FBI Pleads for Public Help to Solve about 43 Civil-Rights Era Murders in Miss.

The FBI is turning to the public,  calling for help to bring some justice to a painful era of decades past. Will the calls fall on deaf ears? Very possible, but FBI director Robert Mueller III said he isn’t giving up.

Associated Press Writer
JACKSON, Miss. — The FBI pleaded for information Thursday about 43 unsolved civil rights-era slayings in Mississippi, saying time is running out because potential witnesses and suspects are growing old or dying.
The agency launched an initiative in 2006 to tackle cold cases from the mid-1950s to the late and 1960s, mostly in the South. Though the effort hasn’t resulted in any new prosecutions, FBI Director Robert S. Mueller III said his agency remains committed to it.

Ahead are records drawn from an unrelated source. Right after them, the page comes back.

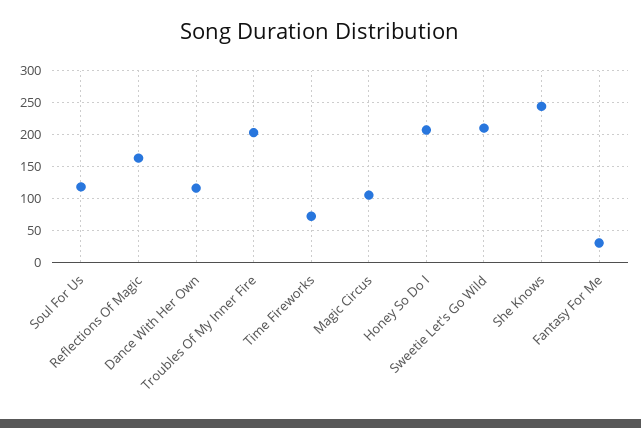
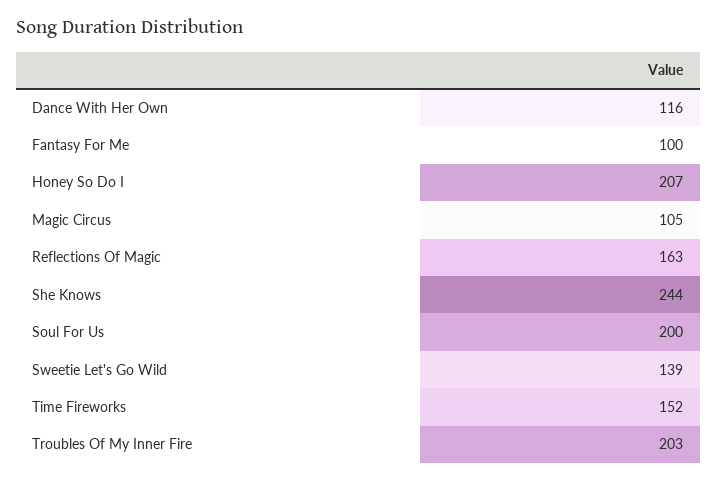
Soul For Us: 120 -> 200
Time Fireworks: 70 -> 152
Sweetie Let's Go Wild: 210 -> 139
Fantasy For Me: 30 -> 100

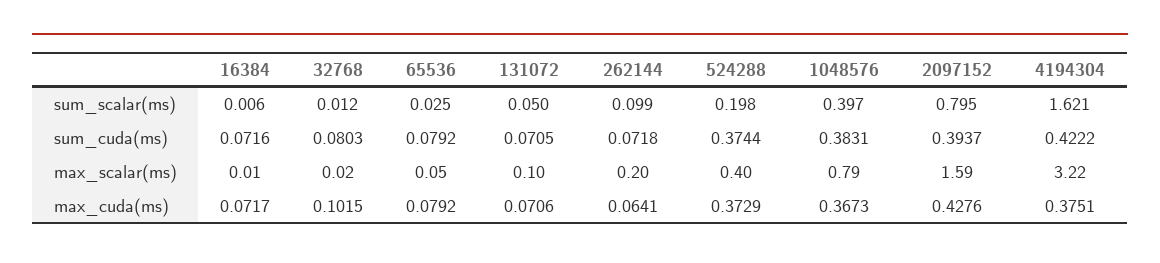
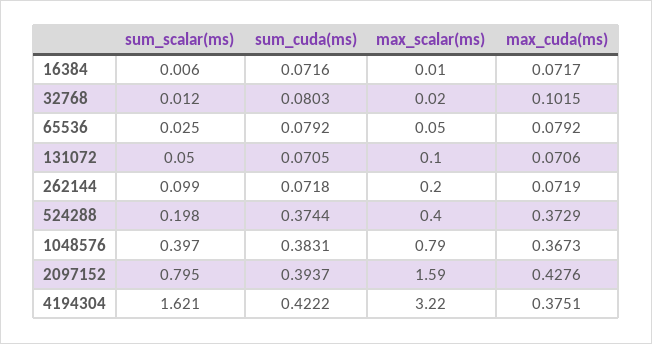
262144, max_cuda(ms): 0.0641 -> 0.0719

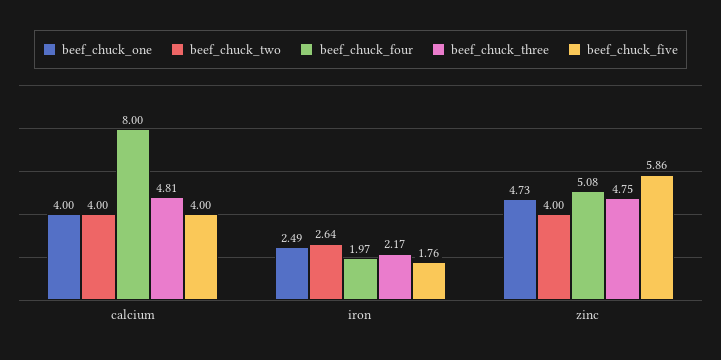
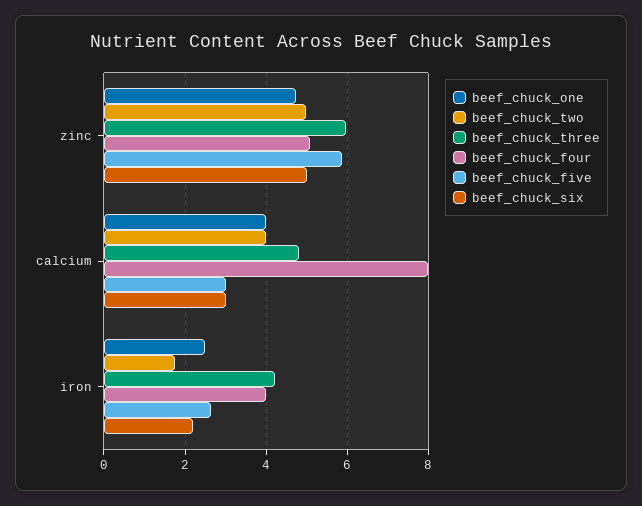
beef_chuck_five, calcium: 4 -> 3
beef_chuck_two, iron: 2.64 -> 1.8
beef_chuck_four, iron: 1.97 -> 4
beef_chuck_three, iron: 2.17 -> 4.2
beef_chuck_five, iron: 1.76 -> 2.6
beef_chuck_two, zinc: 4 -> 5
beef_chuck_three, zinc: 4.75 -> 6
beef_chuck_six, zinc: none -> 5
beef_chuck_six, calcium: none -> 3
beef_chuck_six, iron: none -> 2.2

Officials from several state and federal agencies joined together in Mississippi to issue a call for help from the public.
“We owe it to the victims. We owe to the people,” said Mississippi Attorney General Jim Hood. “We owe it to future generations to know that we did everything we possibly could.”
Last year, President George W. Bush signed the Emmett Till Unsolved Civil Rights Crime Act, which gives the Justice Department more money to investigate such crimes.
Till was a black teenager slain in Mississippi in 1955 after being accused of whistling at a white woman. No one has been convicted.
A grand jury examined evidence from a three-year FBI investigation but in 2007 declined to issue indictments.
U.S. Attorney Jim M. Greenlee, who handled the case, said even though no one was prosecuted, a grand jury saw all the evidence.
“We just couldn’t find any way of finding a federal crime (in the Till case), but I think that the process was … good,” Greenlee said. “You have to read through everything. It’s easy for people to say that they know this happened, but that’s hearsay. You have to find someone who actually saw it who can remember it. And then you’ve got to corroborate that.”